- Opening Delimiter -

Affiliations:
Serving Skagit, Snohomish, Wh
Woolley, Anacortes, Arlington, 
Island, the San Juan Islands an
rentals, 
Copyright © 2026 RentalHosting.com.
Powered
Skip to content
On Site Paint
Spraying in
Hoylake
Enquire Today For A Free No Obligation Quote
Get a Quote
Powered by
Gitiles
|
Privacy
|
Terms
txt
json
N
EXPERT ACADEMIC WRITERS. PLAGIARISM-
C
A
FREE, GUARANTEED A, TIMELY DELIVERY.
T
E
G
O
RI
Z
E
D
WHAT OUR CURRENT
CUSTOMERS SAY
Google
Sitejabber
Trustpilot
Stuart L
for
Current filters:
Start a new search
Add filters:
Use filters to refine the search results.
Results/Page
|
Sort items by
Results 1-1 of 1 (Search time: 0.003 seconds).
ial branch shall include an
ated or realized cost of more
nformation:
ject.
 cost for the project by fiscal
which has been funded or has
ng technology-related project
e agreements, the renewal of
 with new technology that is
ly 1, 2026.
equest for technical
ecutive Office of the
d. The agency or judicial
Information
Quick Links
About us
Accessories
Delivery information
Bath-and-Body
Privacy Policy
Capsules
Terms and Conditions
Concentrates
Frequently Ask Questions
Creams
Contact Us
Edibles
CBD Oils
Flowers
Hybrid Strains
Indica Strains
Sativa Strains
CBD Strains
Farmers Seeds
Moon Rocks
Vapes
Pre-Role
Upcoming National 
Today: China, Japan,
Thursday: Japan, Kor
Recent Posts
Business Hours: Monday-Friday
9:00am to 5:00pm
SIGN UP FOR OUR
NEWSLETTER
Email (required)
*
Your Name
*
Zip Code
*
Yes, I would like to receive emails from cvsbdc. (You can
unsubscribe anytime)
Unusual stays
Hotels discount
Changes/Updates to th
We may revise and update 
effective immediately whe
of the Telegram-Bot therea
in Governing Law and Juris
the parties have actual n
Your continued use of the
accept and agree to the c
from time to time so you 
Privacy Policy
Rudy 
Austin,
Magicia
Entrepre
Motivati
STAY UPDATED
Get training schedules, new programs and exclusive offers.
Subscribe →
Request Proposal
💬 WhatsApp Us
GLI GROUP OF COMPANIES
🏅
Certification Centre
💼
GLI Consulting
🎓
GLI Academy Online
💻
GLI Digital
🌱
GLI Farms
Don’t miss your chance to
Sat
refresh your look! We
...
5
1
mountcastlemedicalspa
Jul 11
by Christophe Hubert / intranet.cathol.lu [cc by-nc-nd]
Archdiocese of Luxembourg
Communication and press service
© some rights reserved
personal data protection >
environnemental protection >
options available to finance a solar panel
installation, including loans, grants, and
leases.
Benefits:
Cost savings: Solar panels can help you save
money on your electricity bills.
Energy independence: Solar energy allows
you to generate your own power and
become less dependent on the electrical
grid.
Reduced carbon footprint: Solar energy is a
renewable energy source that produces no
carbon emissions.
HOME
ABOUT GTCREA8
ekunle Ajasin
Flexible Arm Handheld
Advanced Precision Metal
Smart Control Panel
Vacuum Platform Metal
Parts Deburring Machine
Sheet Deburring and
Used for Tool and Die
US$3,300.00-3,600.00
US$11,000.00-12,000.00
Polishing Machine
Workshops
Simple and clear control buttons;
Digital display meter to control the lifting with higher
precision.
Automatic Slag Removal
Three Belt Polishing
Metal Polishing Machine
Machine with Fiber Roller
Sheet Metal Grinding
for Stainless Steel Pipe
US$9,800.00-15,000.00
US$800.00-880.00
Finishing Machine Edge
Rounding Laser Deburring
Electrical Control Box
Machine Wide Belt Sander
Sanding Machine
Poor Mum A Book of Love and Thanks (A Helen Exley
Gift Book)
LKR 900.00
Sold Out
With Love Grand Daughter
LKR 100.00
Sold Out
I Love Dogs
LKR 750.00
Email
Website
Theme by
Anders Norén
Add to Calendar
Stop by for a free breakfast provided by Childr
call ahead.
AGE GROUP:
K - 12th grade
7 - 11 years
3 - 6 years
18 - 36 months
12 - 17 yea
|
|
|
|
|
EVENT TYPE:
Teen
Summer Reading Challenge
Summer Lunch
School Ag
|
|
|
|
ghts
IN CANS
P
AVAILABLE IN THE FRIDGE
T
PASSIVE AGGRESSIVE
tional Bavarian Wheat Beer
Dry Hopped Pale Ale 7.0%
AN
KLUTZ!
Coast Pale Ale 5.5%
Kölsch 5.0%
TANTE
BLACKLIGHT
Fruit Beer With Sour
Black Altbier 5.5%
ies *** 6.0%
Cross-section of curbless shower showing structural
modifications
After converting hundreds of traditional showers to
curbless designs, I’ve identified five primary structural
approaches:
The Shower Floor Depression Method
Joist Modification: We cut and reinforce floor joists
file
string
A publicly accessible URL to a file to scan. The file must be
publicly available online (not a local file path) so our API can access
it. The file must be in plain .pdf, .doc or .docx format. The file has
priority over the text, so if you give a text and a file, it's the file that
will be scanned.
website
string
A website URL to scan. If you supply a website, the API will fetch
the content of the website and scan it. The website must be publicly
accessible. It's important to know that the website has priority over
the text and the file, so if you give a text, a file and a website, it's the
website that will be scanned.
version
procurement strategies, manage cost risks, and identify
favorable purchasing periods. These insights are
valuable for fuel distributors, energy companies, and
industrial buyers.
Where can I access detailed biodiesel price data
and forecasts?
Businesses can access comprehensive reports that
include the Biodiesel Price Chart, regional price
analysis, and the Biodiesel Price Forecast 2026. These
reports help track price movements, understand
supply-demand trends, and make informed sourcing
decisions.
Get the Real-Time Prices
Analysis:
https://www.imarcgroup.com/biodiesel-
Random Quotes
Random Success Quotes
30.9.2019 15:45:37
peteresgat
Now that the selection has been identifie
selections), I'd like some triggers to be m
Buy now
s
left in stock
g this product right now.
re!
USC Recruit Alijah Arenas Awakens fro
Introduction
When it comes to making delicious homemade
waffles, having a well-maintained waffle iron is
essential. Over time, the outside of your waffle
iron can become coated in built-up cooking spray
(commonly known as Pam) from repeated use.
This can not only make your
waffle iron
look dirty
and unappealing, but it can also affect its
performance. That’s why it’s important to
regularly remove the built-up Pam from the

- Closing Delimiter -

_EXERCISE DETAILS_
The complete material should be output once more, word for word.

_YOUR RESPONSE_
Affiliations:
Serving Skagit, Snohomish, Wh
Woolley, Anacortes, Arlington, 
Island, the San Juan Islands an
rentals, 
Copyright © 2026 RentalHosting.com.
Powered
Skip to content
On Site Paint
Spraying in
Hoylake
Enquire Today For A Free No Obligation Quote
Get a Quote
Powered by
Gitiles
|
Privacy
|
Terms
txt
json
N
EXPERT ACADEMIC WRITERS. PLAGIARISM-
C
A
FREE, GUARANTEED A, TIMELY DELIVERY.
T
E
G
O
RI
Z
E
D
WHAT OUR CURRENT
CUSTOMERS SAY
Google
Sitejabber
Trustpilot
Stuart L
for
Current filters:
Start a new search
Add filters:
Use filters to refine the search results.
Results/Page
|
Sort items by
Results 1-1 of 1 (Search time: 0.003 seconds).
ial branch shall include an
ated or realized cost of more
nformation:
ject.
 cost for the project by fiscal
which has been funded or has
ng technology-related project
e agreements, the renewal of
 with new technology that is
ly 1, 2026.
equest for technical
ecutive Office of the
d. The agency or judicial
Information
Quick Links
About us
Accessories
Delivery information
Bath-and-Body
Privacy Policy
Capsules
Terms and Conditions
Concentrates
Frequently Ask Questions
Creams
Contact Us
Edibles
CBD Oils
Flowers
Hybrid Strains
Indica Strains
Sativa Strains
CBD Strains
Farmers Seeds
Moon Rocks
Vapes
Pre-Role
Upcoming National 
Today: China, Japan,
Thursday: Japan, Kor
Recent Posts
Business Hours: Monday-Friday
9:00am to 5:00pm
SIGN UP FOR OUR
NEWSLETTER
Email (required)
*
Your Name
*
Zip Code
*
Yes, I would like to receive emails from cvsbdc. (You can
unsubscribe anytime)
Unusual stays
Hotels discount
Changes/Updates to th
We may revise and update 
effective immediately whe
of the Telegram-Bot therea
in Governing Law and Juris
the parties have actual n
Your continued use of the
accept and agree to the c
from time to time so you 
Privacy Policy
Rudy 
Austin,
Magicia
Entrepre
Motivati
STAY UPDATED
Get training schedules, new programs and exclusive offers.
Subscribe →
Request Proposal
💬 WhatsApp Us
GLI GROUP OF COMPANIES
🏅
Certification Centre
💼
GLI Consulting
🎓
GLI Academy Online
💻
GLI Digital
🌱
GLI Farms
Don’t miss your chance to
Sat
refresh your look! We
...
5
1
mountcastlemedicalspa
Jul 11
by Christophe Hubert / intranet.cathol.lu [cc by-nc-nd]
Archdiocese of Luxembourg
Communication and press service
© some rights reserved
personal data protection >
environnemental protection >
options available to finance a solar panel
installation, including loans, grants, and
leases.
Benefits:
Cost savings: Solar panels can help you save
money on your electricity bills.
Energy independence: Solar energy allows
you to generate your own power and
become less dependent on the electrical
grid.
Reduced carbon footprint: Solar energy is a
renewable energy source that produces no
carbon emissions.
HOME
ABOUT GTCREA8
ekunle Ajasin
Flexible Arm Handheld
Advanced Precision Metal
Smart Control Panel
Vacuum Platform Metal
Parts Deburring Machine
Sheet Deburring and
Used for Tool and Die
US$3,300.00-3,600.00
US$11,000.00-12,000.00
Polishing Machine
Workshops
Simple and clear control buttons;
Digital display meter to control the lifting with higher
precision.
Automatic Slag Removal
Three Belt Polishing
Metal Polishing Machine
Machine with Fiber Roller
Sheet Metal Grinding
for Stainless Steel Pipe
US$9,800.00-15,000.00
US$800.00-880.00
Finishing Machine Edge
Rounding Laser Deburring
Electrical Control Box
Machine Wide Belt Sander
Sanding Machine
Poor Mum A Book of Love and Thanks (A Helen Exley
Gift Book)
LKR 900.00
Sold Out
With Love Grand Daughter
LKR 100.00
Sold Out
I Love Dogs
LKR 750.00
Email
Website
Theme by
Anders Norén
Add to Calendar
Stop by for a free breakfast provided by Childr
call ahead.
AGE GROUP:
K - 12th grade
7 - 11 years
3 - 6 years
18 - 36 months
12 - 17 yea
|
|
|
|
|
EVENT TYPE:
Teen
Summer Reading Challenge
Summer Lunch
School Ag
|
|
|
|
ghts
IN CANS
P
AVAILABLE IN THE FRIDGE
T
PASSIVE AGGRESSIVE
tional Bavarian Wheat Beer
Dry Hopped Pale Ale 7.0%
AN
KLUTZ!
Coast Pale Ale 5.5%
Kölsch 5.0%
TANTE
BLACKLIGHT
Fruit Beer With Sour
Black Altbier 5.5%
ies *** 6.0%
Cross-section of curbless shower showing structural
modifications
After converting hundreds of traditional showers to
curbless designs, I’ve identified five primary structural
approaches:
The Shower Floor Depression Method
Joist Modification: We cut and reinforce floor joists
file
string
A publicly accessible URL to a file to scan. The file must be
publicly available online (not a local file path) so our API can access
it. The file must be in plain .pdf, .doc or .docx format. The file has
priority over the text, so if you give a text and a file, it's the file that
will be scanned.
website
string
A website URL to scan. If you supply a website, the API will fetch
the content of the website and scan it. The website must be publicly
accessible. It's important to know that the website has priority over
the text and the file, so if you give a text, a file and a website, it's the
website that will be scanned.
version
procurement strategies, manage cost risks, and identify
favorable purchasing periods. These insights are
valuable for fuel distributors, energy companies, and
industrial buyers.
Where can I access detailed biodiesel price data
and forecasts?
Businesses can access comprehensive reports that
include the Biodiesel Price Chart, regional price
analysis, and the Biodiesel Price Forecast 2026. These
reports help track price movements, understand
supply-demand trends, and make informed sourcing
decisions.
Get the Real-Time Prices
Analysis:
https://www.imarcgroup.com/biodiesel-
Random Quotes
Random Success Quotes
30.9.2019 15:45:37
peteresgat
Now that the selection has been identifie
selections), I'd like some triggers to be m
Buy now
s
left in stock
g this product right now.
re!
USC Recruit Alijah Arenas Awakens fro
Introduction
When it comes to making delicious homemade
waffles, having a well-maintained waffle iron is
essential. Over time, the outside of your waffle
iron can become coated in built-up cooking spray
(commonly known as Pam) from repeated use.
This can not only make your
waffle iron
look dirty
and unappealing, but it can also affect its
performance. That’s why it’s important to
regularly remove the built-up Pam from the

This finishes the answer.